Dessin où l'on voit deux adolescents regarder à l'intérieur d'une salle de classe depuis l'extérieur à travers la fenêtre, pendant qu'un cours s'y déroule.

Dessin Adèle Huguet

Pourquoi et comment exclut-on ponctuellement un élève de la classe ? Que ressent-il ? Que vivent les autres acteurs ? La plateforme Vécudexclu donne à entendre dix situations réelles d’exclusion scolaire, racontées par celles et ceux qui les ont vécues. Un outil inédit pour interroger les pratiques, croiser les regards et ouvrir le débat sur les manières de faire face aux désordres scolaires. Entretien avec Audrey Murillo au nom de l’équipe de chercheurs en sciences de l’éducation et de la formation ayant contribué à la plateforme.

Pourquoi une plateforme sur ce sujet de l’exclusion, de l’ordre et du désordre scolaire, et pourquoi ce titre Vécudexclu ?

Les enseignants cherchent à réduire les désordres scolaires, mais nombreux sont en difficulté face à cet objectif. Les chercheurs peuvent éclairer les enseignants sur des vécus, des ressentis masqués aux enseignants par les conditions d’exercice de leur travail. Par exemple, que pense un élève quand il est exclu de cours et rejoint un autre lieu ? C’est le vécu et le ressenti des élèves qui structurent cette plateforme, d’où l’intitulé Vécudexclu.

On remarque que l’exclusion ponctuelle de cours dans le secondaire, ou l’exclusion ponctuelle de classe dans le primaire, est une pratique plutôt limitée par les textes réglementaires et peu traitée dans le champ de la formation des enseignants. Pourtant, elle est familière du milieu de l’enseignement et inscrite dans l’histoire des « pratiques de bannissement ». Nous avons souhaité nous appuyer sur dix situations d’exclusion en école, collège et lycée, en mettant l’accent sur le vécu des différents acteurs de ces exclusions (enseignants, conseillers principaux d’éducation, élèves exclus et témoins, ainsi qu’une assistante d’éducation, une directrice et un accompagnant d’élèves en situation de handicap), sous forme de témoignages audio.

Croiser les vécus permet de mieux cerner ce qui fait convergence ou divergence dans les situations d’exclusion (par exemple, compréhension du protocole, du motif de l’exclusion, communication avec les parents, etc.). C’est la parole des acteurs après la situation que nous avons voulu rendre accessible, ouvrant une porte vers leur vécu.

Données extraites.
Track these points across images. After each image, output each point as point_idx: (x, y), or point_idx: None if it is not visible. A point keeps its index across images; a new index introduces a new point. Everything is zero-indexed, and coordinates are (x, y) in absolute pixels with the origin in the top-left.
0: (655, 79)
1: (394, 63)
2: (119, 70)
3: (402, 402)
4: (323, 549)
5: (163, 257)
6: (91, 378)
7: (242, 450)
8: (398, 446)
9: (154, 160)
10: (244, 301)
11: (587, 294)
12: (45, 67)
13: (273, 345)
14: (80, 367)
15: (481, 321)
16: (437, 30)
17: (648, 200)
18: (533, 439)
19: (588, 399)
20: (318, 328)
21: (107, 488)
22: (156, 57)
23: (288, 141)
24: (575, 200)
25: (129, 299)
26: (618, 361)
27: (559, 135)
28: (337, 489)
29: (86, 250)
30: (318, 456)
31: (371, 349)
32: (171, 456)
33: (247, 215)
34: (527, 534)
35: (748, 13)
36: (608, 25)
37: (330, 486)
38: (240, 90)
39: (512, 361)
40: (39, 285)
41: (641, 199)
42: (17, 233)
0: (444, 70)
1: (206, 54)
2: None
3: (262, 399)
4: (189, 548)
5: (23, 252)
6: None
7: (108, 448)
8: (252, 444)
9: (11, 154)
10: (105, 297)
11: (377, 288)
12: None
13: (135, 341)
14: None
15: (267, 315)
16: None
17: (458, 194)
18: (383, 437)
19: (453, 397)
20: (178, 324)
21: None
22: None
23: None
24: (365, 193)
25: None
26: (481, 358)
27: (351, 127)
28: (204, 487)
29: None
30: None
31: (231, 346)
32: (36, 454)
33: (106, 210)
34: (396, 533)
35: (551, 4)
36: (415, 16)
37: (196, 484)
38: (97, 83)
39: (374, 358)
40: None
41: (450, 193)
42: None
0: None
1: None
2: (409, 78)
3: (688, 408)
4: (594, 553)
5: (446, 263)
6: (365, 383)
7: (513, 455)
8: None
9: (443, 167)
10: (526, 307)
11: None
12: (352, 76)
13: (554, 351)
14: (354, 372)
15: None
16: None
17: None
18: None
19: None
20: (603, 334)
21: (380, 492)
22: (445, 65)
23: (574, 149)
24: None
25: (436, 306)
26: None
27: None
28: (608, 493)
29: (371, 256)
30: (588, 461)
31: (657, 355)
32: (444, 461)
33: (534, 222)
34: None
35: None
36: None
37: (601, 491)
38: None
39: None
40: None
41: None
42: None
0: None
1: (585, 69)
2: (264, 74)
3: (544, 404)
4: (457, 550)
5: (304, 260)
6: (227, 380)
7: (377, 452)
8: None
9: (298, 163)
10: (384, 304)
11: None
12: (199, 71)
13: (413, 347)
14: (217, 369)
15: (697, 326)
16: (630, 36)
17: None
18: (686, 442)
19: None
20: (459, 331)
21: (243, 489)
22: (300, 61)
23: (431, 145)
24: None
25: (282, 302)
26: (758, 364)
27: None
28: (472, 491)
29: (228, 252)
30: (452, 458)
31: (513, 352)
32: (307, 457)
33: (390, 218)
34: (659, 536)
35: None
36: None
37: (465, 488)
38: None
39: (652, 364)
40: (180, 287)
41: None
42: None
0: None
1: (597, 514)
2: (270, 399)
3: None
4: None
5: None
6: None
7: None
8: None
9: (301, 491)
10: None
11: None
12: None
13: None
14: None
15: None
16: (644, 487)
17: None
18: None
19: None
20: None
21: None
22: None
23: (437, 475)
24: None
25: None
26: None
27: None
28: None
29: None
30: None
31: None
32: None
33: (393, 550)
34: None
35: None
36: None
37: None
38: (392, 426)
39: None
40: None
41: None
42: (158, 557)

Consigne. Poursuivez l'entretien sur la plateforme Vécudexclu là où il s'interrompt.

Résultat attendu.
Des chercheurs apportent également leurs analyses à ces situations, un peu à la façon de la plateforme Néopass@ction, sauf que les paroles des chercheurs et celles des acteurs de l’exclusion sont au format audio, sans vidéo. L’ambition de la plateforme est que différentes personnes (élèves, enseignants, parents, éducateurs, personnels de direction, CPE, etc.) puissent réfléchir aux vécus de personnes ayant une place ou un point de vue différent du leur, lors d’une situation d’exclusion. Pour cela, la plateforme propose une immersion audiophonique dans ces vécus.

Utilisez-vous la plateforme en formation initiale ou continue ?

La plateforme est utilisée en formation initiale et continue, pour le moment auprès d’un public d’enseignants, de CPE, d’étudiants en sciences de l’éducation et de la formation, ainsi que de formateurs d’enseignants. Il ne s’agit pas de « former à exclure », car cette pratique peut avoir des effets contreproductifs, comme le montrent certaines situations. Il s’agit plutôt de réfléchir à des solutions pour réduire les désordres scolaires en conciliant les préoccupations immédiates des enseignants (par exemple, assurer son enseignement sans être interrompu) et des préoccupations éducatives. En ce sens, nous ne portons pas un jugement à priori sur cette pratique.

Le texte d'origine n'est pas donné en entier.